Using a large population-based cancer database, the present study was designed to develop a deep learning survival neural network with better predictive performance for patients with EAC. With this neural network, we also attempt to construct a novel and more precise risk classification system based on the 8th edition of TNM frameworks.
Methods
Patient selection and data preparation
The current study used data from a prospectively maintained and nationwide cancer database, the Surveillance, Epidemiology, and End Results (SEER) database. All primary patients with EAC pathologically diagnosed between January 2010 and December 2018 were initially considered eligible for our study. We collected the demographic information of patients (age, gender, race, and marital status), clinicopathological characteristics (tumor [T] stage, nodal [N] stage, metastasis [M] stage, metastatic site [bone, brain, liver, lung], histologic grade, tumor location and size), and treatment choices (surgery, chemotherapy, and radiation), with a total of 17 potentially influencing variables. Excluded were cases identified by autopsy or death certificate only, follow-up less than 1 month, and those who lacked any of the included features as mentioned above. Finally, a total of 7,764 cases were selected for further analyses, randomly divided into the training and test cohorts with the ratio of 8:2 (Figure 1A). This study was deemed exempt from the institutional review board (IRB), since any identifiable information of patients in this database is unavailable. All methods were carried out in accordance with relevant guidelines and regulations.

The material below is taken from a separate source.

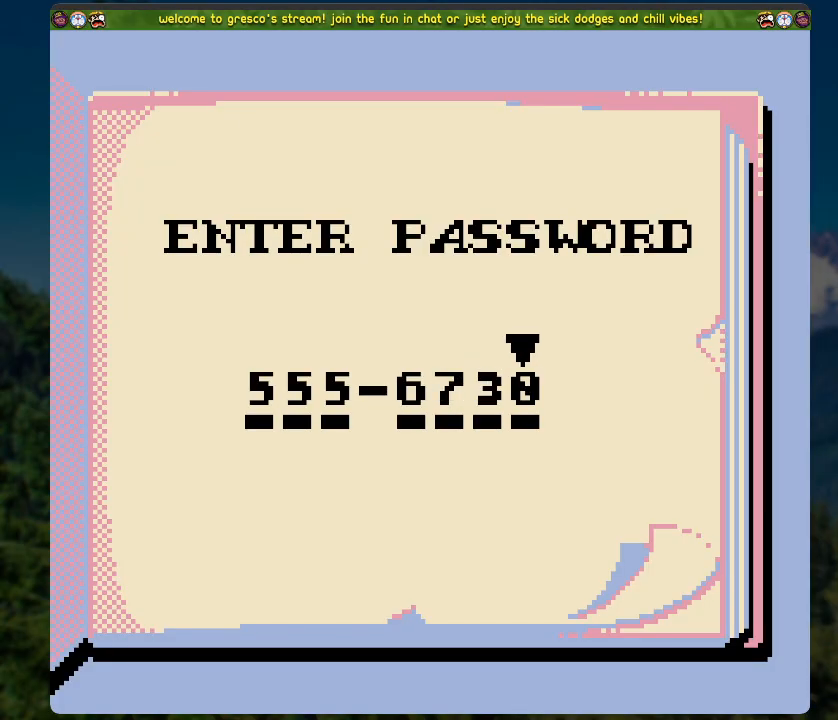
{"buttons": [], "left_stick": "center", "right_stick": "center", "events": [[67, "DPAD_DOWN", "up"], [150, "DPAD_DOWN", "down"], [268, "DPAD_DOWN", "up"]]}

Figure 1 Analytical framework for survival prediction. (A) Flowchart showing derivation of the training and test cohorts. (B) A detailed pipeline to develop, validate, and test the deep learning model.
In this study, marital status was reclassified as single, married, divorced/separated, and widowed. Since only 38 cases were unmarried or domestic partners, we reassigned them as single. The TNM stage was also reclassified to generate a uniform dataset according to the eighth edition of the AJCC staging system. Thus, for patients diagnosed before 2018, we manually translated 7th-edition stages into their corresponding 8th-edition stages. Then, all T stages were redefined into T1, T2, T3, T4, and TX. For instance, T1 stages were consisting of T1a and T1b. Similarly, all N stages were transformed into N0, N1, N2, N3, and NX.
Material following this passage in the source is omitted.